[Stored items]
· · · ·

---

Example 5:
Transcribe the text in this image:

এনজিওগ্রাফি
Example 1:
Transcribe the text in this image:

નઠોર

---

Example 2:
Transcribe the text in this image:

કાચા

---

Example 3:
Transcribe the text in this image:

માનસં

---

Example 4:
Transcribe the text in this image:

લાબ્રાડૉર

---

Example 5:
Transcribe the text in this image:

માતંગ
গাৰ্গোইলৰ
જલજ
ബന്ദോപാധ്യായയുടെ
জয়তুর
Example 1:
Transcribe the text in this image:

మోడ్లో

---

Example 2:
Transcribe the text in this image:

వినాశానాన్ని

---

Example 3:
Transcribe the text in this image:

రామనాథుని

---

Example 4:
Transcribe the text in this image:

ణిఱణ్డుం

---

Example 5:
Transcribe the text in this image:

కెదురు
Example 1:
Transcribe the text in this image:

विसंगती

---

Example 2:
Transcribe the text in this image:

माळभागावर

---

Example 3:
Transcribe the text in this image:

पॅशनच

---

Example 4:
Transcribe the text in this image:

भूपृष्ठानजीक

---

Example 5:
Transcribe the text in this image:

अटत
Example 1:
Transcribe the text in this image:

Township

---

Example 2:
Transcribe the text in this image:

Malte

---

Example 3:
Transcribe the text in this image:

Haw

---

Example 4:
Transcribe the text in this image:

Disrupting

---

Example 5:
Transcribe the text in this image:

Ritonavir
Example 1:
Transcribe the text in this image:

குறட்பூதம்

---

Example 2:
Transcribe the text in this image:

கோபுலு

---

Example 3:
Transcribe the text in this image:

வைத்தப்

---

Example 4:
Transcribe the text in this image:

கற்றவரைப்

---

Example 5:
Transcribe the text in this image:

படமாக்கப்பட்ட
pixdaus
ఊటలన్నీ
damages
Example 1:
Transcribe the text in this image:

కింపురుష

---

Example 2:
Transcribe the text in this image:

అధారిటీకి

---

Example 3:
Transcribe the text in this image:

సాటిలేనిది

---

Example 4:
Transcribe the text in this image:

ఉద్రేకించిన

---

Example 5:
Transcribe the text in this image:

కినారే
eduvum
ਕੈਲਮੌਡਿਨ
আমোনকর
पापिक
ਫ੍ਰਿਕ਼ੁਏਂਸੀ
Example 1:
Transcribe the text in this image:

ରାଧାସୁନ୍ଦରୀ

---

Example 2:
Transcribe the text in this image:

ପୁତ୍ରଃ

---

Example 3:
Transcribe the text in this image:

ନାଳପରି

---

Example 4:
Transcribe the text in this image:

· · · ·

→ **Exercise description**
Each line of the records must be reproduced exactly.

→ **Output**
---

Example 5:
Transcribe the text in this image:

এনজিওগ্রাফি
Example 1:
Transcribe the text in this image:

નઠોર

---

Example 2:
Transcribe the text in this image:

કાચા

---

Example 3:
Transcribe the text in this image:

માનસં

---

Example 4:
Transcribe the text in this image:

લાબ્રાડૉર

---

Example 5:
Transcribe the text in this image:

માતંગ
গাৰ্গোইলৰ
જલજ
ബന്ദോപാധ്യായയുടെ
জয়তুর
Example 1:
Transcribe the text in this image:

మోడ్లో

---

Example 2:
Transcribe the text in this image:

వినాశానాన్ని

---

Example 3:
Transcribe the text in this image:

రామనాథుని

---

Example 4:
Transcribe the text in this image:

ణిఱణ్డుం

---

Example 5:
Transcribe the text in this image:

కెదురు
Example 1:
Transcribe the text in this image:

विसंगती

---

Example 2:
Transcribe the text in this image:

माळभागावर

---

Example 3:
Transcribe the text in this image:

पॅशनच

---

Example 4:
Transcribe the text in this image:

भूपृष्ठानजीक

---

Example 5:
Transcribe the text in this image:

अटत
Example 1:
Transcribe the text in this image:

Township

---

Example 2:
Transcribe the text in this image:

Malte

---

Example 3:
Transcribe the text in this image:

Haw

---

Example 4:
Transcribe the text in this image:

Disrupting

---

Example 5:
Transcribe the text in this image:

Ritonavir
Example 1:
Transcribe the text in this image:

குறட்பூதம்

---

Example 2:
Transcribe the text in this image:

கோபுலு

---

Example 3:
Transcribe the text in this image:

வைத்தப்

---

Example 4:
Transcribe the text in this image:

கற்றவரைப்

---

Example 5:
Transcribe the text in this image:

படமாக்கப்பட்ட
pixdaus
ఊటలన్నీ
damages
Example 1:
Transcribe the text in this image:

కింపురుష

---

Example 2:
Transcribe the text in this image:

అధారిటీకి

---

Example 3:
Transcribe the text in this image:

సాటిలేనిది

---

Example 4:
Transcribe the text in this image:

ఉద్రేకించిన

---

Example 5:
Transcribe the text in this image:

కినారే
eduvum
ਕੈਲਮੌਡਿਨ
আমোনকর
पापिक
ਫ੍ਰਿਕ਼ੁਏਂਸੀ
Example 1:
Transcribe the text in this image:

ରାଧାସୁନ୍ଦରୀ

---

Example 2:
Transcribe the text in this image:

ପୁତ୍ରଃ

---

Example 3:
Transcribe the text in this image:

ନାଳପରି

---

Example 4:
Transcribe the text in this image:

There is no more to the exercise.